**Instructions to follow**
Could you retype, exactly as written, every line from the top of the records through the line that contains "ipsa. Reprehenderit qui"?

[Records from a collection]
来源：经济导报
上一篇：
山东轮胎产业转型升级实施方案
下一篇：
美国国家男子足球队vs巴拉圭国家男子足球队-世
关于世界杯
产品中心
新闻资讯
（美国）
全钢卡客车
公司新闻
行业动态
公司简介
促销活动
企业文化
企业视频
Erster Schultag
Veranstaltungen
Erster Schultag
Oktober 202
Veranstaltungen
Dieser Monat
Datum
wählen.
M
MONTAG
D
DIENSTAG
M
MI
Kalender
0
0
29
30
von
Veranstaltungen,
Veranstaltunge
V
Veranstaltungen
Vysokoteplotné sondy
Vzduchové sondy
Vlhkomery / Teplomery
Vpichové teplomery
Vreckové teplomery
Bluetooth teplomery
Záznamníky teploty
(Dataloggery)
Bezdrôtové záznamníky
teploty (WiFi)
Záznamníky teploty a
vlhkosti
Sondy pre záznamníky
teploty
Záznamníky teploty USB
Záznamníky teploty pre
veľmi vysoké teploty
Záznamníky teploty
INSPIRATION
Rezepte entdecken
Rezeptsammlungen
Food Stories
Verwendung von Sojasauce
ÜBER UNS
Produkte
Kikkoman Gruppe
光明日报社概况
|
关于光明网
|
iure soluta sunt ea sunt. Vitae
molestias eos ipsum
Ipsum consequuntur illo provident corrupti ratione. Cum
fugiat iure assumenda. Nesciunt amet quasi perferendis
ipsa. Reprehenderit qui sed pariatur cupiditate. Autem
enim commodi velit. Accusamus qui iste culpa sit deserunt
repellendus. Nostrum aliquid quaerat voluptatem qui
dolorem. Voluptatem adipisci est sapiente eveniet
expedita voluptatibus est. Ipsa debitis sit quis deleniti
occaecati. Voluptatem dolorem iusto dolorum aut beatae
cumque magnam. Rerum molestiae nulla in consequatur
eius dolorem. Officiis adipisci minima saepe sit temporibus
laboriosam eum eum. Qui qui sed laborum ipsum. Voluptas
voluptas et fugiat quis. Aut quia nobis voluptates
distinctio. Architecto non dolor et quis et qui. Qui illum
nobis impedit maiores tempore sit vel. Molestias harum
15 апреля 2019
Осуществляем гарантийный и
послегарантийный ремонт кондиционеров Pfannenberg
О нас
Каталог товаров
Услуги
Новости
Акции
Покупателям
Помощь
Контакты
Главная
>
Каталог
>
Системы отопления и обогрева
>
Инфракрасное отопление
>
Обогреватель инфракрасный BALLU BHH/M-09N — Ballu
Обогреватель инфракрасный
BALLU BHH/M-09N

**Solution for this problem**
来源：经济导报
上一篇：
山东轮胎产业转型升级实施方案
下一篇：
美国国家男子足球队vs巴拉圭国家男子足球队-世
关于世界杯
产品中心
新闻资讯
（美国）
全钢卡客车
公司新闻
行业动态
公司简介
促销活动
企业文化
企业视频
Erster Schultag
Veranstaltungen
Erster Schultag
Oktober 202
Veranstaltungen
Dieser Monat
Datum
wählen.
M
MONTAG
D
DIENSTAG
M
MI
Kalender
0
0
29
30
von
Veranstaltungen,
Veranstaltunge
V
Veranstaltungen
Vysokoteplotné sondy
Vzduchové sondy
Vlhkomery / Teplomery
Vpichové teplomery
Vreckové teplomery
Bluetooth teplomery
Záznamníky teploty
(Dataloggery)
Bezdrôtové záznamníky
teploty (WiFi)
Záznamníky teploty a
vlhkosti
Sondy pre záznamníky
teploty
Záznamníky teploty USB
Záznamníky teploty pre
veľmi vysoké teploty
Záznamníky teploty
INSPIRATION
Rezepte entdecken
Rezeptsammlungen
Food Stories
Verwendung von Sojasauce
ÜBER UNS
Produkte
Kikkoman Gruppe
光明日报社概况
|
关于光明网
|
iure soluta sunt ea sunt. Vitae
molestias eos ipsum
Ipsum consequuntur illo provident corrupti ratione. Cum
fugiat iure assumenda. Nesciunt amet quasi perferendis
ipsa. Reprehenderit qui sed pariatur cupiditate. Autem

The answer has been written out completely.